JavaScript Promises and Async Programming

(Handle asynchronous tasks like API calls, delays, and file loading)


Why Asynchronous Programming?

JavaScript is single-threaded, meaning it executes one task at a time.

But real-world tasks (like fetching data or waiting for a timer) can take time.

Asynchronous programming lets your code continue running without blocking.
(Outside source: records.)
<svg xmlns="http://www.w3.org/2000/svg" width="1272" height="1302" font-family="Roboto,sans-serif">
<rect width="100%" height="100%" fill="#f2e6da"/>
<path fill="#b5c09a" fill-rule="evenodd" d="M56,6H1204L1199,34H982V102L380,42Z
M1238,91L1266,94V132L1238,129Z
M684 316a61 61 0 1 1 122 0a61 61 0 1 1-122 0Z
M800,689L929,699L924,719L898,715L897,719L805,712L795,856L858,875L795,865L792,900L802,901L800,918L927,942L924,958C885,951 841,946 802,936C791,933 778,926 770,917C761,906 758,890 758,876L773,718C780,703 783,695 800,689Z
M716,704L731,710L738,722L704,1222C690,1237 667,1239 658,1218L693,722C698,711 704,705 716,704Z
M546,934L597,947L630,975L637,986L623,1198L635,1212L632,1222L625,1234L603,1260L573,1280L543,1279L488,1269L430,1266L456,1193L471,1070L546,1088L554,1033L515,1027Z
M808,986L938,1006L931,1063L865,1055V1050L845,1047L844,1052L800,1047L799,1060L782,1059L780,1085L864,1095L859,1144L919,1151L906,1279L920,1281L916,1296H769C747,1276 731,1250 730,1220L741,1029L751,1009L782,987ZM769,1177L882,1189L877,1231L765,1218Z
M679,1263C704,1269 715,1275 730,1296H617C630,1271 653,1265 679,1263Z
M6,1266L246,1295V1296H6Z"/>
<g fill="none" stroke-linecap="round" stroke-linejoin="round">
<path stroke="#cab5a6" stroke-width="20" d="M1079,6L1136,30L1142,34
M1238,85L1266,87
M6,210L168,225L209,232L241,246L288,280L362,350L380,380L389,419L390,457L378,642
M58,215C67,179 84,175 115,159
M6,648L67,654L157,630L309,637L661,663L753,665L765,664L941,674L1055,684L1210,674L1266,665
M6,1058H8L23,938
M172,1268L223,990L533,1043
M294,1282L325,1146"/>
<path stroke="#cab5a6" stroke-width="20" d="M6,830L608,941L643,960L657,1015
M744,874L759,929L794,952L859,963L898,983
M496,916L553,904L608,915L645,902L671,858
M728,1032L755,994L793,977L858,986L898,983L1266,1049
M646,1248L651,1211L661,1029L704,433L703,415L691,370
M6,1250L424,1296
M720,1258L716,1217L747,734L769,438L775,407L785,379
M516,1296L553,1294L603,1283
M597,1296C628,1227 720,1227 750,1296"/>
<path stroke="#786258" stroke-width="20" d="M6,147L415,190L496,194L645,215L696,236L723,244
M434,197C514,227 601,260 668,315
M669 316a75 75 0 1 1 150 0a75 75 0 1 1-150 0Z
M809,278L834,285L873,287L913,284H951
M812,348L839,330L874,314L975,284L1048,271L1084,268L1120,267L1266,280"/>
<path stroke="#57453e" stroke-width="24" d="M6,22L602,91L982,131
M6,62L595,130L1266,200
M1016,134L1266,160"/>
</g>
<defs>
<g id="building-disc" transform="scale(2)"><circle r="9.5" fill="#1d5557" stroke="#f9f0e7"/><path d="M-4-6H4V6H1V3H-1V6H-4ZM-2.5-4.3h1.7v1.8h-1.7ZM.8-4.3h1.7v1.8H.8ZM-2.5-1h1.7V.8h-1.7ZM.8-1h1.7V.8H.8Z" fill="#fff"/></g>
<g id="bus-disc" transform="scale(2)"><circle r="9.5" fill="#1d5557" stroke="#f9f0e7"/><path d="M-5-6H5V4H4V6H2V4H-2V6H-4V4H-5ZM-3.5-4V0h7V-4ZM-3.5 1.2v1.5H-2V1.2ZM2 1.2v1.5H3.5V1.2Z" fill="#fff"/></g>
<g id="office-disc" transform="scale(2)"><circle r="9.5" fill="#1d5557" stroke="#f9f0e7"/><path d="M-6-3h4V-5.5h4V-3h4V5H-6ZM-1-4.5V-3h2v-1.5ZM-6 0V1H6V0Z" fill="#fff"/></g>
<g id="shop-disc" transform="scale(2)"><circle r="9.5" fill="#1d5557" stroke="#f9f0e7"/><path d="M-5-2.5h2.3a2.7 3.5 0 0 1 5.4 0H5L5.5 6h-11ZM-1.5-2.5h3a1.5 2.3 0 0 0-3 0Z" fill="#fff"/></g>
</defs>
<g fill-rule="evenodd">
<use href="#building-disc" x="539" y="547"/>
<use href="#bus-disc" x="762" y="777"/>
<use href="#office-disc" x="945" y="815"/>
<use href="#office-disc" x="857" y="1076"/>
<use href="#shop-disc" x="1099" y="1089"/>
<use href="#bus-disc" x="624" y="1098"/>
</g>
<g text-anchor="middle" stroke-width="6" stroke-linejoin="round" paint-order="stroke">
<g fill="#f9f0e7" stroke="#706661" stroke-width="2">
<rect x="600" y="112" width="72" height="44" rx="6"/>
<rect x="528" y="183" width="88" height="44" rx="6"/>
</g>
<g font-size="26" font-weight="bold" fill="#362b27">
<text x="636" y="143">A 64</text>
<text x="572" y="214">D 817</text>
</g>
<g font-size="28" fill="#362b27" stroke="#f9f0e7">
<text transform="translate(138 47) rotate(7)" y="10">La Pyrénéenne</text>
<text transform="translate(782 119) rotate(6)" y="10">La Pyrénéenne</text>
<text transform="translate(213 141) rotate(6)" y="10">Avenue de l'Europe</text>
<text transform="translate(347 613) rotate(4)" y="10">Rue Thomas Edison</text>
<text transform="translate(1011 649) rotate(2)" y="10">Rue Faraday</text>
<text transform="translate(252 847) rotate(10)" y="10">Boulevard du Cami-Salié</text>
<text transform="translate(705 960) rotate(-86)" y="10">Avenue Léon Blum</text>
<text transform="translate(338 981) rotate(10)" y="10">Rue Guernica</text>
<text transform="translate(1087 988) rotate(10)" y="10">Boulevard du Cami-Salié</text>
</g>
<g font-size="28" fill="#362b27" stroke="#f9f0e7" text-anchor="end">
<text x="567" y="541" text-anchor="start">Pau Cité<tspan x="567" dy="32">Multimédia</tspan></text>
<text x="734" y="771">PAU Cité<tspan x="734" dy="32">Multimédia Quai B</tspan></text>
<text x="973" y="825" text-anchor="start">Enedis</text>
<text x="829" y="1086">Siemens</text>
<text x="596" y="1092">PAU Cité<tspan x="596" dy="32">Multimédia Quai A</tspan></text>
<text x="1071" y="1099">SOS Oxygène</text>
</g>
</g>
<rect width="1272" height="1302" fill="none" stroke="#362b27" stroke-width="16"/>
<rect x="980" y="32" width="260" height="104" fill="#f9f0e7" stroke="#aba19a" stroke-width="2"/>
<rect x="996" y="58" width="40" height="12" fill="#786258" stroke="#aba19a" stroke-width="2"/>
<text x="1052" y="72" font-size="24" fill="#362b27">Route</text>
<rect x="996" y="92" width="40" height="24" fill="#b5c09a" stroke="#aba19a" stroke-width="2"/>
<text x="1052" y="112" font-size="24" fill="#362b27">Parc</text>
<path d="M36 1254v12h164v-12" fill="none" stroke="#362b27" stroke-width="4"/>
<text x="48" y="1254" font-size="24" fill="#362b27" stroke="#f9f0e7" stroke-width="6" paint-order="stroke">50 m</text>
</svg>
Common Async Tasks in JavaScript

  • Fetching data from an API
  • Reading/writing files (in Node.js)
  • setTimeout / setInterval
  • Event handling

Callbacks (Old Method)

function getData(callback) {
  setTimeout(() => {
    callback("Data loaded");
  }, 1000);
}
                                
getData((result) => {
  console.log(result); // Data loaded
});

⚠️ Problem: Callback Hell — nested callbacks are hard to read and debug.

Promises (Modern Way)

A Promise is an object that represents the future value of an async operation.

States of a Promise:

  • Pending
  • Fulfilled
  • Rejected

Creating a Promise

const myPromise = new Promise((resolve, reject) => {
  let success = true;
  setTimeout(() => {
    if (success) resolve("Success!");
    else reject("Error occurred");
  }, 1000);
});

Consuming a Promise

myPromise
  .then((value) => {
    console.log(value); // Success!
  })
  .catch((error) => {
    console.error(error);
  })
  .finally(() => {
    console.log("Promise completed");
  });

Real Example with fetch()

fetch("https://jsonplaceholder.typicode.com/posts/1")
  .then((response) => response.json())
  .then((data) => console.log(data))
  .catch((err) => console.error(err));

Async/Await (Syntactic Sugar for Promises)

async makes a function return a promise.

await waits for the promise to resolve.

async function getPost() {
  try {
    const response = await fetch("https://jsonplaceholder.typicode.com/posts/1");
    const data = await response.json();
    console.log(data);
  } catch (err) {
    console.error("Error:", err);
  }
}
                                
getPost();

More readable than .then() chaining.

setTimeout / setInterval (Delay functions)

setTimeout(() => {
  console.log("Runs after 2 seconds");
}, 2000);
                                
let counter = 0;
const intervalId = setInterval(() => {
  counter++;
  console.log(counter);
  if (counter === 3) clearInterval(intervalId);
}, 1000);

Promise.all and Promise.race

const p1 = Promise.resolve("First");
const p2 = Promise.resolve("Second");
                                  
Promise.all([p1, p2]).then(values => console.log(values)); // [ "First", "Second" ]
                                  
Promise.race([p1, p2]).then(value => console.log(value)); // "First" (whichever resolves first)

Summary

  • Promises handle async tasks more cleanly than callbacks.
  • async/await makes code cleaner and easier to read.
  • Always use catch() or try...catch to handle errors.
  • Promise.all waits for all promises; Promise.race returns the first one.

🧪 Practice Exercise:

Task:

  1. Create a Promise that resolves after 2 seconds and logs a message.
  2. Use fetch() to get a list of users from a public API.
  3. Write an async function that uses await to fetch and display data.
  4. Try catching errors using try...catch with async/await.
  5. Chain multiple .then() methods to process fetched data.